Carpe Diem is Not a Disability - Part 3


 me 1994
Two months after my first visit to the UBC Mood Disorders Clinic my family doctor finally received the notes and recommendations from the consulting psychiatrist. Her and I met earlier this week to discuss them. Formalities aside, her first comments were a little like this: Stace, I'm a little peeved....They wasted your time.... Psychiatric treatment in this city is terrible. You see, the consulting psychiatrist took no ownership or accountability in any diagnosis or treatment plan. She simply reiterated what my family doctor had sent me there for in the first place - possible bipolar affective disorder. However, she did  sprinkle a few more possibilities on top - possible adult attention deficit hyperactivity disorder (ADHD), and possible anxiety disorder.

At the close of my last interview with the UBC psychiatrist she told me that I had all the signs of adult ADHD, which she added is a recognized disability with the Canadian Revenue Agency, (I was curious as to why she added that bit). The diagnosis didn't surprise me because friends have been jokingly calling me ADHD since the early 90s. Over the course of the last two months the library has been my second home. I've been researching and reading on ADHD and, in my honest opinion, I believe that it is a made up term by psychiatrists to describe individuals with different patterns of learning and personality traits that are beyond average - or shall I say, not normal - whatever that is.

According to this terrible brainwashing book, Taking Charge of Adult ADHD, individuals with ADHD are more likely to drop out of school, live below the poverty line, commit crime and die young. Let's see, thinking back to my school years I always thought I was one of those gifted kids. I skipped grades, found school work too easy, never did homework, never studied and yet still achieved A's and B's, (except in math). I could have graduated from high school at age fifteen but my counselors failed to inform me until the start of the new term. I remember the day perfectly. Mr. Ponti, our high school counselor, spotted me in the hall and asked, 'Why are you still here? You should have graduated last year.'. Needless to say, I didn't do much for the rest of the year except skip out and go to thrift stores - which in turn led me to start my own business at fifteen. University wasn't difficult for me either - I'd write papers the night before they were due and still receive top marks, I was even accepted into an Ad hoc PhD program at McGill upon graduation. I thank my lucky stars that my elementary school teachers identified me as a gifted student and focused on enhancing my strengths and, unique ways of learning instead of labeling me as disabled and having me hooped up on mind numbing drugs so I could appear normal. As for living below the poverty line, committing crime and dying young? Well I'm still alive, I have a clean record and earn more than double the median income. Nothing has disabled me from achieving my potential.

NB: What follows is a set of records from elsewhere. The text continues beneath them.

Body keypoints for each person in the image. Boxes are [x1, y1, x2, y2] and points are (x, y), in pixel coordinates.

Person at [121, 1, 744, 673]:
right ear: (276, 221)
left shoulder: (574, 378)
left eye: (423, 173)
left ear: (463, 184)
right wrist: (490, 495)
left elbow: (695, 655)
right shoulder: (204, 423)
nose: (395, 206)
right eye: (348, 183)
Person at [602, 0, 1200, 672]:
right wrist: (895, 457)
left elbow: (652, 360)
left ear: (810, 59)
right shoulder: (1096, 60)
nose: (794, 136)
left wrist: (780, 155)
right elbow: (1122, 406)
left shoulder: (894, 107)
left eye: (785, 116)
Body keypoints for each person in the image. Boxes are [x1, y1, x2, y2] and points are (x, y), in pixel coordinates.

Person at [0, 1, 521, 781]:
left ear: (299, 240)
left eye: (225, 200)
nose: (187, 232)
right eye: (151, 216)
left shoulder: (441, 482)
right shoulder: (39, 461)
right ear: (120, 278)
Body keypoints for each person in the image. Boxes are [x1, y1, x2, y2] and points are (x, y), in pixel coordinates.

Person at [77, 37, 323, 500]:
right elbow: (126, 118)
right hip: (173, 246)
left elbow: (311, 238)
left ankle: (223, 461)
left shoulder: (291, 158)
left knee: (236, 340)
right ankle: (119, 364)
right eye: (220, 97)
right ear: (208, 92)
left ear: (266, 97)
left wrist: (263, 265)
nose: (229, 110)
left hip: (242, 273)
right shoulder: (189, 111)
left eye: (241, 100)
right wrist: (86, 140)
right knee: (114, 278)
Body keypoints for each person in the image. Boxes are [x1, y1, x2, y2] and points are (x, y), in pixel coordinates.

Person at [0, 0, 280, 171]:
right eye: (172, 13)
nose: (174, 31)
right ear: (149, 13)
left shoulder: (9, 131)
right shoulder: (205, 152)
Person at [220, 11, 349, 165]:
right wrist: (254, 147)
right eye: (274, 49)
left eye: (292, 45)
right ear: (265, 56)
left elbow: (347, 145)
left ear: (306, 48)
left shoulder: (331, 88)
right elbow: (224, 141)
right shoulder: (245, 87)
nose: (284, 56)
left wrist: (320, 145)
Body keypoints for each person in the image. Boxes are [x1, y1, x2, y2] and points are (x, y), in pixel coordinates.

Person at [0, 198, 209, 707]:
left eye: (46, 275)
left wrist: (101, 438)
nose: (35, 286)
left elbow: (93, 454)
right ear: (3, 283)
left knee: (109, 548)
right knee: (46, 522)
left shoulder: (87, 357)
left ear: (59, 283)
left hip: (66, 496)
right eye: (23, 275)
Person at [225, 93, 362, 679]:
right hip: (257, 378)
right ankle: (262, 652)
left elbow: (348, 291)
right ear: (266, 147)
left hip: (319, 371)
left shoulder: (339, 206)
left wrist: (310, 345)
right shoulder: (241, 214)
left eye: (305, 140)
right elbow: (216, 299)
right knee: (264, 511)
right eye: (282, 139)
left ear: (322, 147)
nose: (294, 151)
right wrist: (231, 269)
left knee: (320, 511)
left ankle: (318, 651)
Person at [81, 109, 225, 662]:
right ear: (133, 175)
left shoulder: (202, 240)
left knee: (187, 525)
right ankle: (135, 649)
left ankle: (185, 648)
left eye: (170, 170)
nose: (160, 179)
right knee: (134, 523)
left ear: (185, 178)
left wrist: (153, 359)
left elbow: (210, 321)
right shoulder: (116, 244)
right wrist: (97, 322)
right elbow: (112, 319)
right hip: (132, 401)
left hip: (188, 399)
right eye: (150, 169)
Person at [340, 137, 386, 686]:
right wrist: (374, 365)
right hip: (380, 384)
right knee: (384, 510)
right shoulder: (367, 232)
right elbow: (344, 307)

So, what did the consulting UBC psychiatrist recommended for a treatment plan? She recommended I, (possible recommendations I may note), see two more psychiatrists and take a handful of stimulants and other drugs. The recommended stimulant, a Schedule III controlled substance in Canada, (same class as Vicodin, LSD, and shrooms), and a Schedule II controlled substance in the USA, (same class as opium, methadone and oxycodone).

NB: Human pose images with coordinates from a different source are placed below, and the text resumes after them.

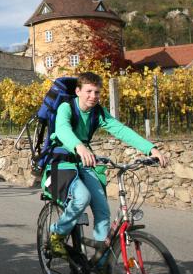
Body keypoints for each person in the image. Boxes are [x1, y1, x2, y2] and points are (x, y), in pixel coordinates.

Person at [46, 72, 168, 262]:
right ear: (78, 91)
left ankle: (103, 265)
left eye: (97, 92)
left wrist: (150, 149)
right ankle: (57, 233)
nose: (93, 96)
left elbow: (120, 130)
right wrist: (78, 146)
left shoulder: (98, 112)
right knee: (82, 197)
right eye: (88, 91)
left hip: (85, 160)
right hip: (62, 160)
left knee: (103, 211)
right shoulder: (66, 107)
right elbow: (62, 129)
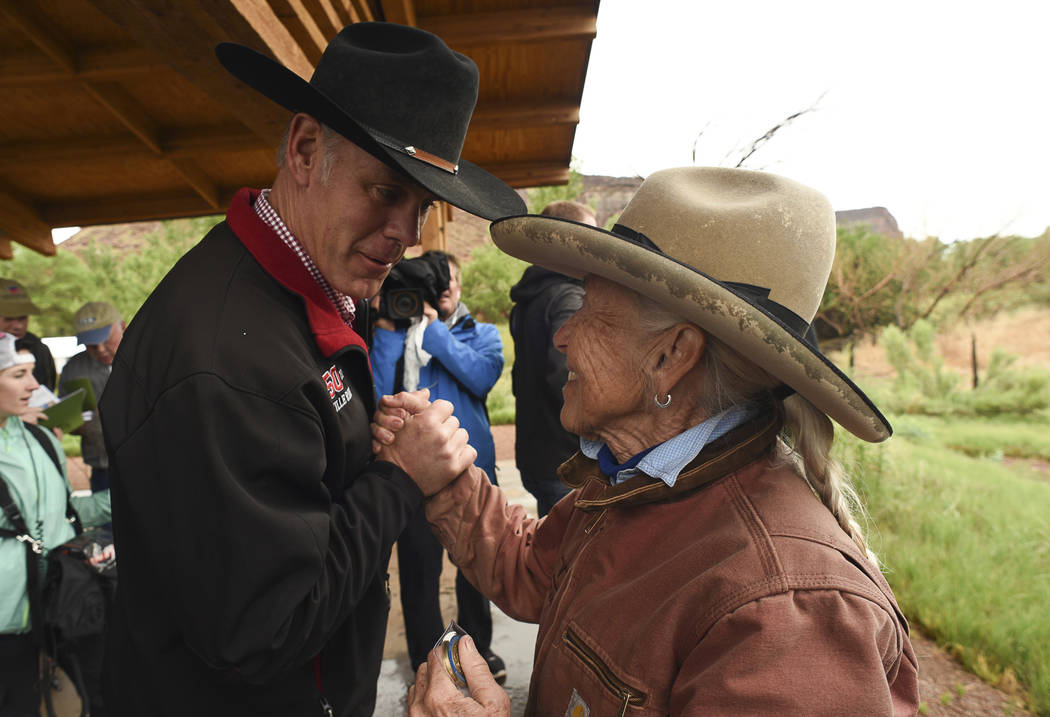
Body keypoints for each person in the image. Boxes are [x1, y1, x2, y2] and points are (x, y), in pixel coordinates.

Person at [378, 167, 920, 715]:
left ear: (670, 356)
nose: (563, 335)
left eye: (589, 308)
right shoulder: (641, 479)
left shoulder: (788, 612)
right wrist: (444, 476)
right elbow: (533, 569)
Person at [98, 22, 524, 717]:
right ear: (303, 149)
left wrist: (371, 444)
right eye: (385, 190)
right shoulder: (225, 358)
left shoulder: (311, 294)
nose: (407, 233)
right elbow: (262, 631)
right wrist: (399, 477)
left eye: (422, 205)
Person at [370, 251, 507, 680]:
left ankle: (477, 653)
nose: (444, 289)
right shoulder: (392, 335)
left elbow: (482, 376)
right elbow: (376, 391)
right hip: (416, 477)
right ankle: (429, 664)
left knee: (476, 570)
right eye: (436, 282)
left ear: (460, 287)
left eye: (450, 281)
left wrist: (432, 330)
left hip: (472, 472)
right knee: (419, 574)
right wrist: (388, 331)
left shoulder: (481, 334)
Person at [0, 332, 111, 717]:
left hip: (61, 610)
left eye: (32, 373)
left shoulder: (41, 438)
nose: (35, 385)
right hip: (7, 622)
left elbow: (66, 513)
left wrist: (137, 495)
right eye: (18, 375)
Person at [509, 201, 596, 516]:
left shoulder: (529, 295)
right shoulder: (568, 297)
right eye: (590, 237)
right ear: (566, 240)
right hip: (566, 462)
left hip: (534, 454)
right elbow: (567, 373)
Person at [59, 302, 124, 495]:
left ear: (123, 327)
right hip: (102, 467)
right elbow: (65, 419)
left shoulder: (146, 359)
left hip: (149, 461)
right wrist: (79, 425)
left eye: (106, 340)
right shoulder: (74, 369)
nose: (100, 349)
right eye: (91, 344)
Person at [0, 278, 57, 392]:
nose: (18, 326)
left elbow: (47, 392)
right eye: (8, 319)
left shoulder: (39, 349)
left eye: (23, 318)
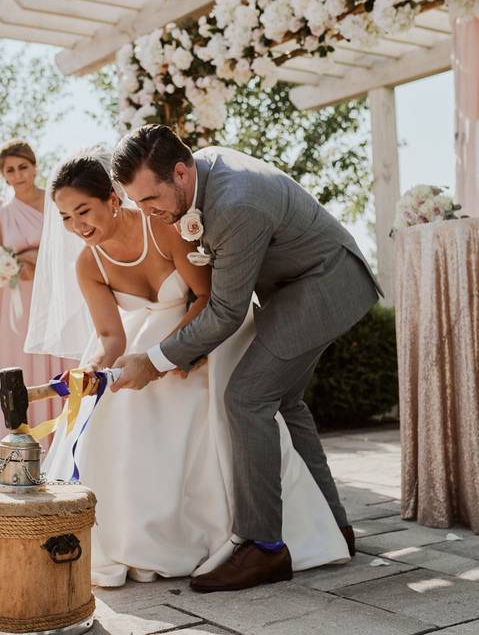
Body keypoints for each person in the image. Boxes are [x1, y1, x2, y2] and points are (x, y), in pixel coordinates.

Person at [37, 151, 349, 588]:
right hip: (143, 348)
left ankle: (246, 536)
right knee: (117, 410)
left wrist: (172, 356)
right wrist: (92, 369)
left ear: (112, 199)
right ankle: (139, 534)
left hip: (202, 332)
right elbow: (111, 338)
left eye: (83, 210)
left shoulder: (163, 229)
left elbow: (206, 299)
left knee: (235, 404)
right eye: (66, 218)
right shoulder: (88, 263)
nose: (77, 226)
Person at [110, 125, 381, 592]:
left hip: (326, 281)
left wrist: (153, 360)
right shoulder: (201, 173)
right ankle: (333, 527)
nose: (148, 214)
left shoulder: (237, 203)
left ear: (180, 171)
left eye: (151, 199)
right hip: (295, 287)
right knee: (283, 401)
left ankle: (263, 547)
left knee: (247, 397)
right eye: (138, 204)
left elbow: (228, 311)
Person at [0, 139, 69, 457]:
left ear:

My family doctor and I have decided that I will continue with the happy pills I currently take, (Wellbutrin), see a PMDD specialist at the BC Women's Hospital and start doing more puzzles to help me stand still and focus ;)

Carpe Diem is not a disability - it's a gift.

Read the whole story:
Part I
Part II


If you have any disconcerting thoughts running around in your head or friends/family have noticed a change in your behaviour please speak to someone. My situation is not yours and should not be applied to you. Seek professional help and find a doctor you can relate to and trust.